--- START ---

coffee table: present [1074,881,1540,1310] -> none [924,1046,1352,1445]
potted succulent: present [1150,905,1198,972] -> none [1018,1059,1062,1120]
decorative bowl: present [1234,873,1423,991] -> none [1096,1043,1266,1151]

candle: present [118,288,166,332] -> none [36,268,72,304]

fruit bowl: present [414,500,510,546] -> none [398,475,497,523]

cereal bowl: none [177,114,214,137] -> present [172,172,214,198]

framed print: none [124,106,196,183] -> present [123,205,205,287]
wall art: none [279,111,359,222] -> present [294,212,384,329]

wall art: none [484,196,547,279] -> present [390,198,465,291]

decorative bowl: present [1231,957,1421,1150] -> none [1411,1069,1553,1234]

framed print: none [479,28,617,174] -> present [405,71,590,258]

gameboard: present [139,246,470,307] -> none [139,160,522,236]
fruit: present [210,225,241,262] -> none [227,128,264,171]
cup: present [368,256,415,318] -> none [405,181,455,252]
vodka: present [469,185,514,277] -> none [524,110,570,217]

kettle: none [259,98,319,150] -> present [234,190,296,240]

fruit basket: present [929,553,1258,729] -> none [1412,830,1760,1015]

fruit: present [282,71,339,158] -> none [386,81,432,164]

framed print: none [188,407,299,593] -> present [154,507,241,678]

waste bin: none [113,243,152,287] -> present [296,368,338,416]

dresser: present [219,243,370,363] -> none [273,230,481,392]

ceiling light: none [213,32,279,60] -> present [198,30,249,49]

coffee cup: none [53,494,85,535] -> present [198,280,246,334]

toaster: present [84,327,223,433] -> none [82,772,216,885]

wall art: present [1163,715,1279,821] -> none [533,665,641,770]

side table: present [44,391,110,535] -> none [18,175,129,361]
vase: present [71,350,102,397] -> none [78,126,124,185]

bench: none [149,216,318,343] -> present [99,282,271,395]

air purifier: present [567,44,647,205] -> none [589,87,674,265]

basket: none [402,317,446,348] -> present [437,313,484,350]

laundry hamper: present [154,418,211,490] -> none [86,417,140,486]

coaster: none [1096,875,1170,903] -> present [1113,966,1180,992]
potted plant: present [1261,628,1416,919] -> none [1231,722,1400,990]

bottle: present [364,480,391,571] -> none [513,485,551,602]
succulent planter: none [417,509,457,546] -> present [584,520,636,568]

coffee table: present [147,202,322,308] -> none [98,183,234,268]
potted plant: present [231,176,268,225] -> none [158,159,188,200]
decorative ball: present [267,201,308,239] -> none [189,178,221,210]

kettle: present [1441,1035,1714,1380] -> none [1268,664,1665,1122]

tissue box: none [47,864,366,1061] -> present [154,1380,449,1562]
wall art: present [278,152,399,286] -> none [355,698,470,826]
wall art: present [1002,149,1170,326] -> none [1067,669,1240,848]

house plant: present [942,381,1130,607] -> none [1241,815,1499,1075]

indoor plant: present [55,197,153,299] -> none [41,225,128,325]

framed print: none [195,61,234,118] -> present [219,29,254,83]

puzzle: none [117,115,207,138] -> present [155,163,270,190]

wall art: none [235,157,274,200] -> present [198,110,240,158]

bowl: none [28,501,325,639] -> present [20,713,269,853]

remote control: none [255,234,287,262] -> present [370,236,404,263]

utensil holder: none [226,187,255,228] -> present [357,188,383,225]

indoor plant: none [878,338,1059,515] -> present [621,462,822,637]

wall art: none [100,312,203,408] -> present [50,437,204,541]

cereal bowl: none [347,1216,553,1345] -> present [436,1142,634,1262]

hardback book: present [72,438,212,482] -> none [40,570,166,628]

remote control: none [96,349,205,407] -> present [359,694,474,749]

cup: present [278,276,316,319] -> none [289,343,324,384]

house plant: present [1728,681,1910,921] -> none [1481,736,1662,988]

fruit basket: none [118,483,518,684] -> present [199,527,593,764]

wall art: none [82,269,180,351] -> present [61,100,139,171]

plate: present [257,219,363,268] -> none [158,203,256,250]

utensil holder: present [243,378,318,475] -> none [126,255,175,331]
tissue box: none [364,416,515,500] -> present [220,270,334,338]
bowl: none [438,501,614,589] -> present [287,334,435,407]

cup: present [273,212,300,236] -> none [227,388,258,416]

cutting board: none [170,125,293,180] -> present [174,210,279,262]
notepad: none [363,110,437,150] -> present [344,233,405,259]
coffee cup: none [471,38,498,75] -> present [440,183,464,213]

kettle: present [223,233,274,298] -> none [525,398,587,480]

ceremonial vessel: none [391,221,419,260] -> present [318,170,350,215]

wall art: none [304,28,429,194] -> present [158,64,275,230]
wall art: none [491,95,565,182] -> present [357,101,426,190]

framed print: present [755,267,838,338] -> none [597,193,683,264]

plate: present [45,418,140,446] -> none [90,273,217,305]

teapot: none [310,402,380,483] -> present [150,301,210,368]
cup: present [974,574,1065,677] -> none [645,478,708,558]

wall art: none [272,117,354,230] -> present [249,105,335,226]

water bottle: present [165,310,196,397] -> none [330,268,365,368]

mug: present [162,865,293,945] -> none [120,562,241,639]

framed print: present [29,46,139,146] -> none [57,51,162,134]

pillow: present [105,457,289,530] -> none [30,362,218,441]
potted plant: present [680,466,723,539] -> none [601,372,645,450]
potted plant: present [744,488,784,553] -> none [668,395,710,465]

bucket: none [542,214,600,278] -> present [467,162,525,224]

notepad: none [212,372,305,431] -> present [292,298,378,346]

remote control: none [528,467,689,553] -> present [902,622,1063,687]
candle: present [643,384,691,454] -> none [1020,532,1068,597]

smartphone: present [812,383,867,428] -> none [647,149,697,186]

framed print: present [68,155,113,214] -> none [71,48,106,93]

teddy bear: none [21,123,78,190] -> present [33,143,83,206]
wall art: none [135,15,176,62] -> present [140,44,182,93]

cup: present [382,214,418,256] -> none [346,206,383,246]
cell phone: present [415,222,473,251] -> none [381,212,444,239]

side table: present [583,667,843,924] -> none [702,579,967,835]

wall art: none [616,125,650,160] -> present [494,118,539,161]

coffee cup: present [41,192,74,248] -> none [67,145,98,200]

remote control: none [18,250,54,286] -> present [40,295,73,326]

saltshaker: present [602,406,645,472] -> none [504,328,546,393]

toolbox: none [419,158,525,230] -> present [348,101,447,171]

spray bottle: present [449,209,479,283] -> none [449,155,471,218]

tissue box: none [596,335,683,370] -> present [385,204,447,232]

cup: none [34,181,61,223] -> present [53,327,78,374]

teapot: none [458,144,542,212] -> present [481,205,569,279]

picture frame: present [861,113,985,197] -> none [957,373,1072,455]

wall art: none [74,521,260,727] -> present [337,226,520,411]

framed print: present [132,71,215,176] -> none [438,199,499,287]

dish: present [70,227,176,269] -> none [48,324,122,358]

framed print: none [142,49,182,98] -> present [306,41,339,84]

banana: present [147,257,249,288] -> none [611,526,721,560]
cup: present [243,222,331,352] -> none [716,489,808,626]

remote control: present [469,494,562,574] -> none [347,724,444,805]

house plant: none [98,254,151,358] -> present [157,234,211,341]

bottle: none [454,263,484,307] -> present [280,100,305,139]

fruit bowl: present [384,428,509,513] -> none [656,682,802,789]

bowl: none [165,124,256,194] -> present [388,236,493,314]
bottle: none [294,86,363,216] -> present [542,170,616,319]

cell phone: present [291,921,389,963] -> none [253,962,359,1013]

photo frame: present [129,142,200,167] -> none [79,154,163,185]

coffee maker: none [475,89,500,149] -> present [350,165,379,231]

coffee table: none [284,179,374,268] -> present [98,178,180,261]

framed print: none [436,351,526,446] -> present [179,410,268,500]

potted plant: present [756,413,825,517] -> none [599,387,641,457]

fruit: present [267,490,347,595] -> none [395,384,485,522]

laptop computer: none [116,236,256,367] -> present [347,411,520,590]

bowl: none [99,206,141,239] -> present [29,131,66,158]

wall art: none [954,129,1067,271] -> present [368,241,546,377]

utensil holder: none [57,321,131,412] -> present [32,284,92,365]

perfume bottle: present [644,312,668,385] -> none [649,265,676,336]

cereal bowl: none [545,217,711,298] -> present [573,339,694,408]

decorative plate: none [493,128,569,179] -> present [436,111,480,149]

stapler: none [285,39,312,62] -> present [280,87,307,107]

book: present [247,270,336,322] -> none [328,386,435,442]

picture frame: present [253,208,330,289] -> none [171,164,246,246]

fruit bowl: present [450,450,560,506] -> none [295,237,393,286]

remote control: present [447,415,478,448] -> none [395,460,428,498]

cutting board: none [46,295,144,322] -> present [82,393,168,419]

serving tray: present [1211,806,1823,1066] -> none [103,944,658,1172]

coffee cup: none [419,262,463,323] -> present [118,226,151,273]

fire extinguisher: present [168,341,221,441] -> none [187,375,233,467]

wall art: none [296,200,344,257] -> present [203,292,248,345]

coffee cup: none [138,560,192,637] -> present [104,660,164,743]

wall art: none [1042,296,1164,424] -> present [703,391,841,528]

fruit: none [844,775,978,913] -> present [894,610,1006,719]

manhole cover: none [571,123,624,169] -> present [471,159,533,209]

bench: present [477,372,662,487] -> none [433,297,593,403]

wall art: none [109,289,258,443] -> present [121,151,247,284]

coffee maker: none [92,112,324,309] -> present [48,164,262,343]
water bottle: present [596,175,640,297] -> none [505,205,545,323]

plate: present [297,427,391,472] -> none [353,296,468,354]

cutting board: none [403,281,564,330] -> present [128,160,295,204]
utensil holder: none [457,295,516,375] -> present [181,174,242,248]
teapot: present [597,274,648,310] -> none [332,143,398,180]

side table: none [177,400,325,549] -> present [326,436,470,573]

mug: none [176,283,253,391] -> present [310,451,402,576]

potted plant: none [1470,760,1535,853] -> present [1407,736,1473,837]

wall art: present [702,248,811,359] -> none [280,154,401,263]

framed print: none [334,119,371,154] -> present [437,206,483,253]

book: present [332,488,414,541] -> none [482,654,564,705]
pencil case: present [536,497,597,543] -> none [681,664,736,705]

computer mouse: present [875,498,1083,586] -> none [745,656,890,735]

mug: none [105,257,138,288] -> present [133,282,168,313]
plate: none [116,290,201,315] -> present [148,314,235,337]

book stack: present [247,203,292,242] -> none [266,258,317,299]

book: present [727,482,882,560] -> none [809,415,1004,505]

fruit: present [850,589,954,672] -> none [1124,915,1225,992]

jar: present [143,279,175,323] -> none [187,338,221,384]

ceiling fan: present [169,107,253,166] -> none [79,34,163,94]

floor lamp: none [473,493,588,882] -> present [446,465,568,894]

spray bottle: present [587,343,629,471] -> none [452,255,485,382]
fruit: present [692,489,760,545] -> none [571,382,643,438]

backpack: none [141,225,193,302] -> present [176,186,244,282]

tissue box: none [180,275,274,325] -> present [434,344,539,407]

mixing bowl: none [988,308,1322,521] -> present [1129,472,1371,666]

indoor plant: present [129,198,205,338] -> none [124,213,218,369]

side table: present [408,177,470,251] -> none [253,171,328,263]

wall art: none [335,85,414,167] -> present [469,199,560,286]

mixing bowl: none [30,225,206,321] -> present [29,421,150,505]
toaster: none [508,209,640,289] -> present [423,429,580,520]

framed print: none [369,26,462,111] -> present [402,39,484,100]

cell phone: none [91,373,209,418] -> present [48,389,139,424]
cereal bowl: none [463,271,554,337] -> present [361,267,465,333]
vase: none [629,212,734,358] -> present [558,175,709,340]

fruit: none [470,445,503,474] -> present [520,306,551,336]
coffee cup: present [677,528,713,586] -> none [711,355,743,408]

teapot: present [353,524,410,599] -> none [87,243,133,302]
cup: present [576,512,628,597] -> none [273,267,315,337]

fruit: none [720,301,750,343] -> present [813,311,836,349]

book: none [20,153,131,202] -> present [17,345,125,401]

--- END ---

### [REQUIRED ACTION]
Above are the lines; repeat exactly the ones from the line containing "book: present [727,482,882,560]" down to the line containing "fruit: none [720,301,750,343]", both inclusive.

### [REPLY]
book: present [727,482,882,560] -> none [809,415,1004,505]

fruit: present [850,589,954,672] -> none [1124,915,1225,992]

jar: present [143,279,175,323] -> none [187,338,221,384]

ceiling fan: present [169,107,253,166] -> none [79,34,163,94]

floor lamp: none [473,493,588,882] -> present [446,465,568,894]

spray bottle: present [587,343,629,471] -> none [452,255,485,382]
fruit: present [692,489,760,545] -> none [571,382,643,438]

backpack: none [141,225,193,302] -> present [176,186,244,282]

tissue box: none [180,275,274,325] -> present [434,344,539,407]

mixing bowl: none [988,308,1322,521] -> present [1129,472,1371,666]

indoor plant: present [129,198,205,338] -> none [124,213,218,369]

side table: present [408,177,470,251] -> none [253,171,328,263]

wall art: none [335,85,414,167] -> present [469,199,560,286]

mixing bowl: none [30,225,206,321] -> present [29,421,150,505]
toaster: none [508,209,640,289] -> present [423,429,580,520]

framed print: none [369,26,462,111] -> present [402,39,484,100]

cell phone: none [91,373,209,418] -> present [48,389,139,424]
cereal bowl: none [463,271,554,337] -> present [361,267,465,333]
vase: none [629,212,734,358] -> present [558,175,709,340]

fruit: none [470,445,503,474] -> present [520,306,551,336]
coffee cup: present [677,528,713,586] -> none [711,355,743,408]

teapot: present [353,524,410,599] -> none [87,243,133,302]
cup: present [576,512,628,597] -> none [273,267,315,337]

fruit: none [720,301,750,343] -> present [813,311,836,349]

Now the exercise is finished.